Yesterday Forbes rated him as India’s 51st richest man with wealth of $1.1 billion, far below the $49 billion held by Reliance Industries’ Mukesh Ambani, but not far behind Nandan Nilekani, one of the founders of the Infosys software company (INFY), who came in at number 45 with $1.26 billion.

Jhunjhunwala says he is “well invested” in key growth areas such as banking, retailing and infrastructure, all of which are based on India’s domestic performance. His private equity interests, which he said make up 20% of his investments, offer more detail — education (private schools in Mumbai), hospitals and health care, a security company, pharmaceuticals, and dredging.

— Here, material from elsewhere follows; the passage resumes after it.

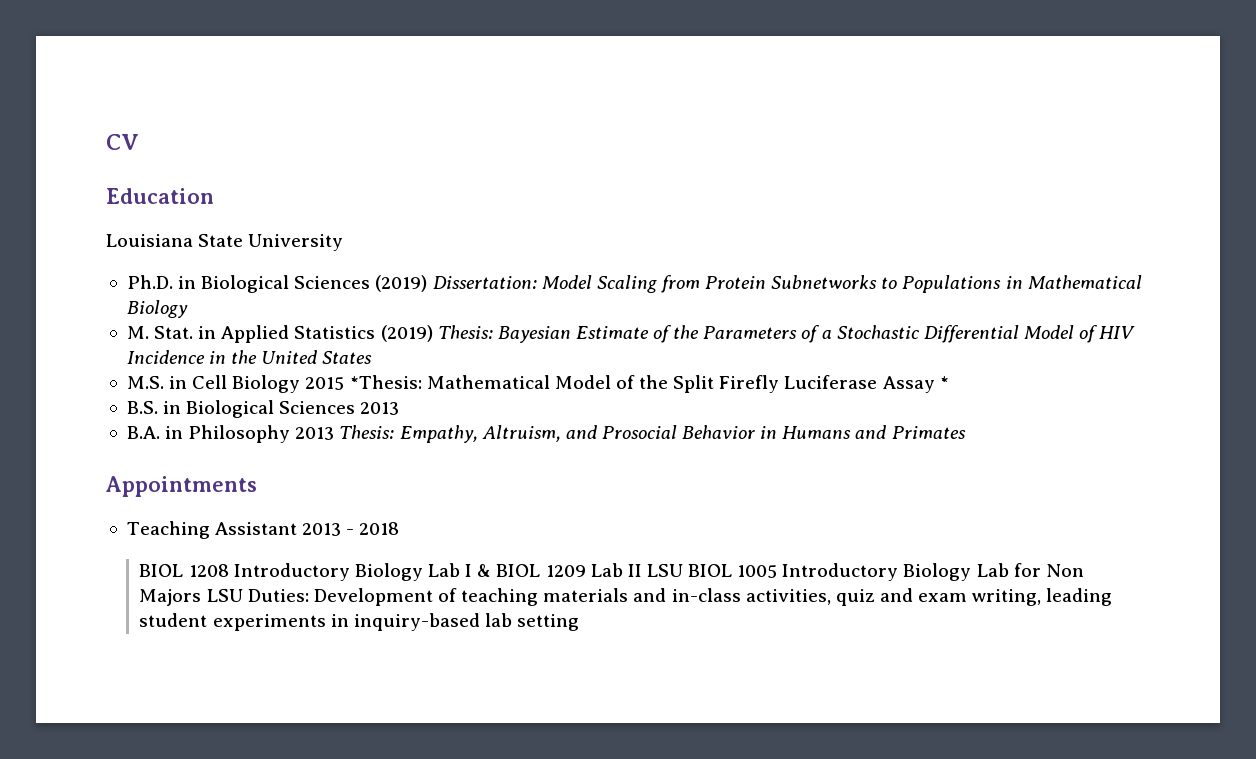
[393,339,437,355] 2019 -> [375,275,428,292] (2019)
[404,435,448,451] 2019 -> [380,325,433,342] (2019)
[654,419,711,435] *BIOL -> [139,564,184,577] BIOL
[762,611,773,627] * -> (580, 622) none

“What did he say?” people asked me when I said I’d met him. “Long-term optimistic, short-term cautious” was how I summed it up — and it’s his long-term optimism that’s significant. “The factors driving the Indian bull market and economic growth are very much alive and kicking, but these are testing times in the short term,” he said.

When I asked him what factors, he briefly mentioned the usual list of a young population, liberalisation and skills, but then quickly broadened the conversation — a friend had told me he was a thinker, not just a punter. “It’s the culture in terms of society — we are a tolerant people — the world needs people (like Indians) who anticipate change and benefit from it,” he said. “Everything in India is bottom up, not top down — it is chaos, but growth comes out of chaos”.

Yes, I thought, understand that, and you understand the country!